Die EU will dafür sorgen, dass die Milliardenhilfen für den Kampf gegen die Jugendarbeitslosigkeit schneller eingesetzt werden können. Denn guter Rat ist teuer. Gerade in den südlichen Ländern Europas kämpfen die Gesellschaften mit Jugendarbeitslosigkeits-Quoten um die 50 Prozent. Tendenz steigend.
Milliarden in die Jugend investieren
Nach dem Ende des 3. Beschäftigungsgipfels in Mailand sprachen sich sowohl die Spitzen der EU-Institutionen als auch die Chefs der grossen Euro-Staaten für ein vereinfachtes Verfahren aus. «Bevor man über neue Milliarden redet, muss man die Fonds nutzen, die es gibt», sagte Frankreichs Präsident Francois Hollande.
Für die sogenannte Jugendgarantie, nach der allen Jugendlichen in der EU spätestens vier Monate nach der Arbeitslosigkeit eine Stelle oder eine Ausbildung erhalten sollen, stehen aus dem EU-Sozialfonds zehn Milliarden Euro und für das Programm Jugendbeschäftigung sechs Milliarden bereit.
Die Europäischen Investitionsbank (EIB) bewilligte zudem bis Ende August 9,7 Milliarden Euro für Qualifizierung und Jobs von Jugendlichen. Ob das ausreicht. um der Jugend Europas wieder eine Perspektive zu bieten, darüber indessen scheiden sich die Geister.

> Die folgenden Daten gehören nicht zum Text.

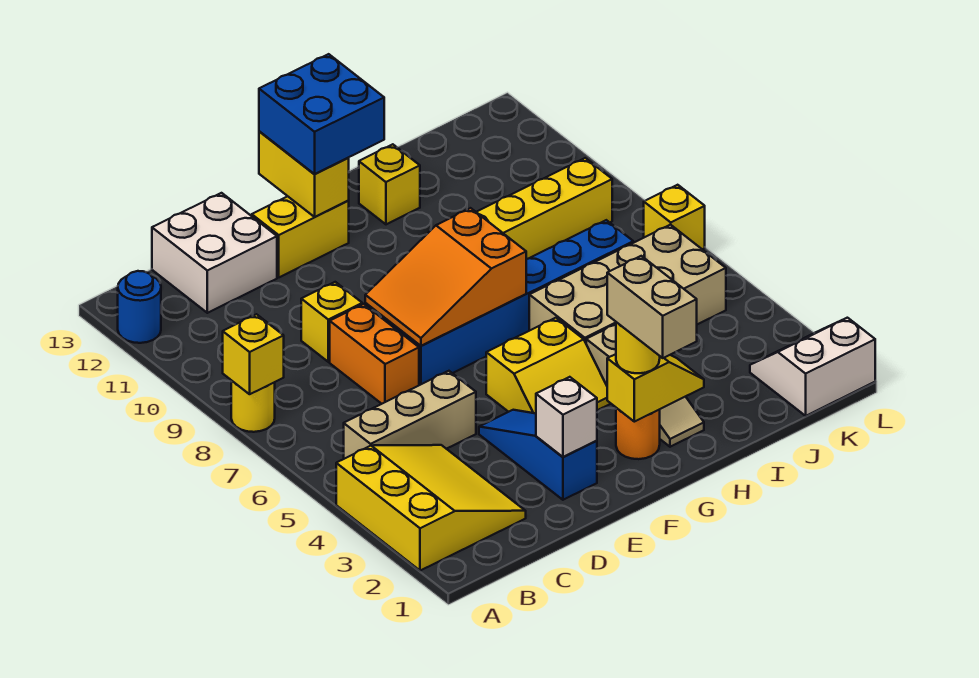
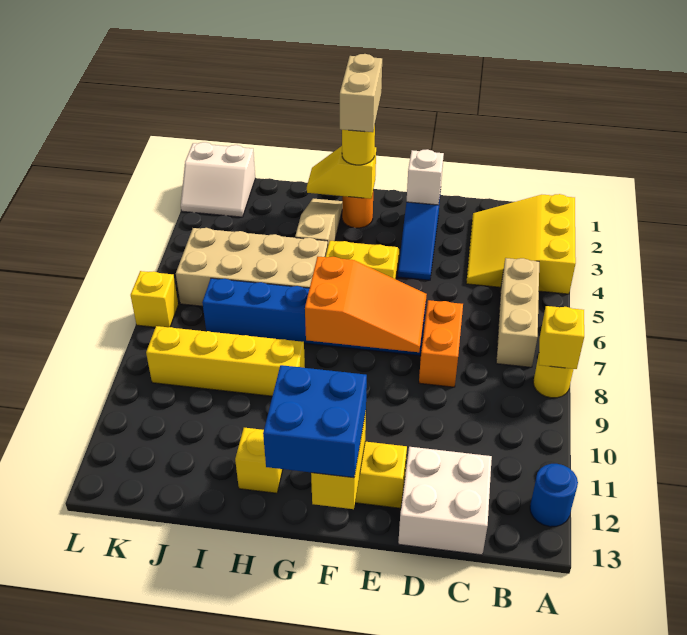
tan 1x3 brick [344,371,476,459] -> tan 1x3 brick turned to [496,258,539,367]
yellow 1x1 brick [301,282,362,362] -> none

Arbeitslosigkeit bedroht Demokratie
Für Klaus Dörre müsste die gesamte europäische Wirtschaftspolitik dringend verändert werden. Die Krise dauere nun schon sechs Jahre, die bisherigen Massnahmen hätten nur sehr begrenzt Wirkung gezeigt, sagt der Professor für Wirtschaftssoziologie an der Universität Jena. Dörre ist Fachmann für Jugendarbeitslosigkeit.
Das habe gravierende Konsequenzen, sagt Dörre: «Die Hoffnung auf sozialen Aufstieg stirbt. Das Vertrauen in die Wirkungsmacht der Politik schwindet. Das führt dazu, dass Menschen nicht mehr an demokratische Strukturen glauben.» Die Folge sei ein Aufschwung rechtsnationalistischer Strömungen, wie der Goldenen Morgenröte in Griechenland oder dem Front National in Frankreich.

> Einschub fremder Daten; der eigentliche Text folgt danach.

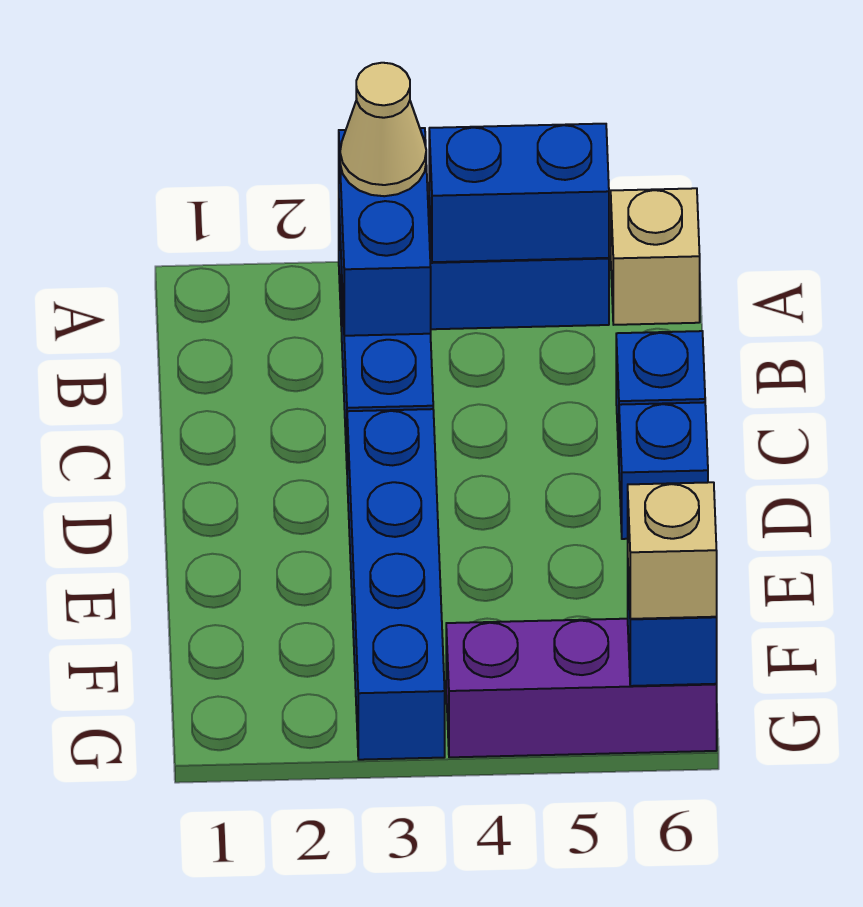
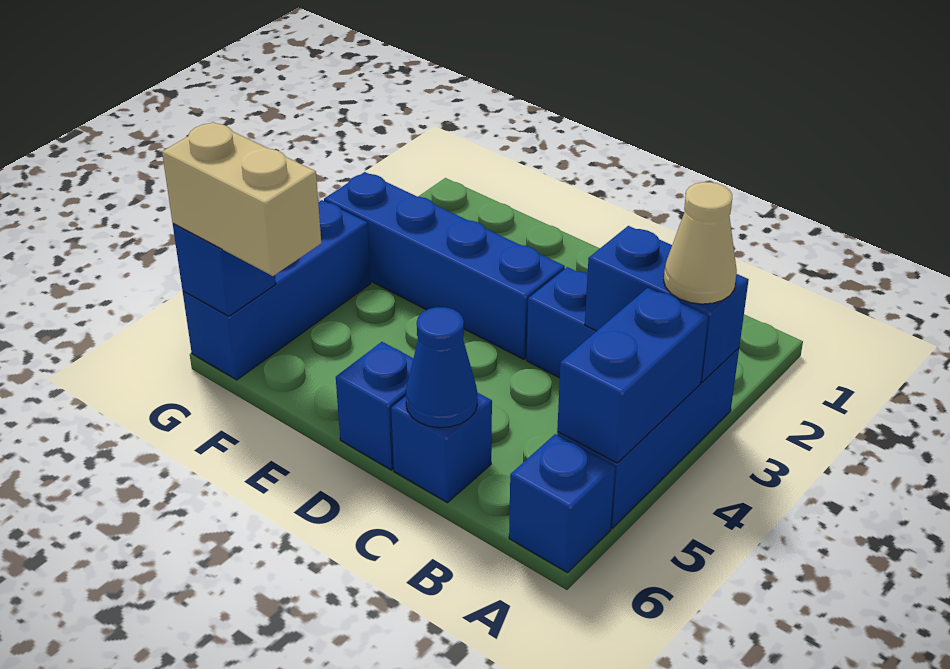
tan 1x1 brick [611,188,700,325] -> blue 1x1 brick [509,434,615,573]
none -> blue 1x1 cone [406,307,477,428]
purple 1x3 brick [446,619,717,757] -> blue 1x3 brick [183,200,371,380]
tan 1x1 brick [628,482,717,619] -> tan 1x2 brick [162,122,321,276]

Ein Bildungssystem wie die Schweiz
Statt einer zunehmenden Flexibilisierung des Kündigungsschutzes, wie dies Italiens Regierungschef Renzi anstrebt, müssten die betroffenen Staaten den Übergang von Ausbildung ins Berufsleben besser gestalten. «Eine stärkere Verzahnung von schulischer und betrieblicher Ausbildung ist ein guter Ansatz», sagt der Wirtschaftssoziologe.
Neben der Förderung des dualen Berufsbildungssystems, wie es in der Schweiz üblich ist, brauche es einen grundlegenden Strukturwandel unter einer neuen Wirtschaftspolitik, die zukunftsorientiert investiere. Die Mittel müssten dorthin gelenkt werden, wo Innovation aus ökologischen und sozialen Gründen dringend gebraucht werde, etwa in der Industrie oder im Dienstleistungssektor.
Viel Gelder gesprochen – nur wenig bezahlt
Dies werde aber durch die Austeritätspolitik, die vor allem von nordeuropäischen Ländern durchgesetzt wurde, verhindert, sagt Dörre. «Die Sparprogramme der Regierungen hemmen das Wirtschaftswachstum und nehmen den betroffenen Ländern die Entwicklungschancen.» Die von der EU bereitgestellten Mittel seien eher ein «Beruhigungsprogramm», als eine Lösung der hohen Arbeitslosigkeit.
Das dürfte nicht zuletzt auch an der Geschwindigkeit liegen, mit der man die Massnahmen in Europa umsetzt. Von den sechs Milliarden für das Jugendbeschäftigungs-Programm sind erst 1,1 Milliarden Euro für Italien, 432 Millionen Euro für Frankreich sowie Gelder für Litauen gesprochen worden.
In Brüssel hängig sind über 30 Umsetzungsprogramme von rund 20 Staaten mit besonders grossen Beschäftigungsproblemen. «Wir stehen am Anfang und die Mühlen mahlen langsam», sagte die deutsche Arbeitsministerin Andrea Nahles dazu. Es gehe jetzt wirklich darum, «die Arbeit auf europäischer Ebene effektiver zu machen».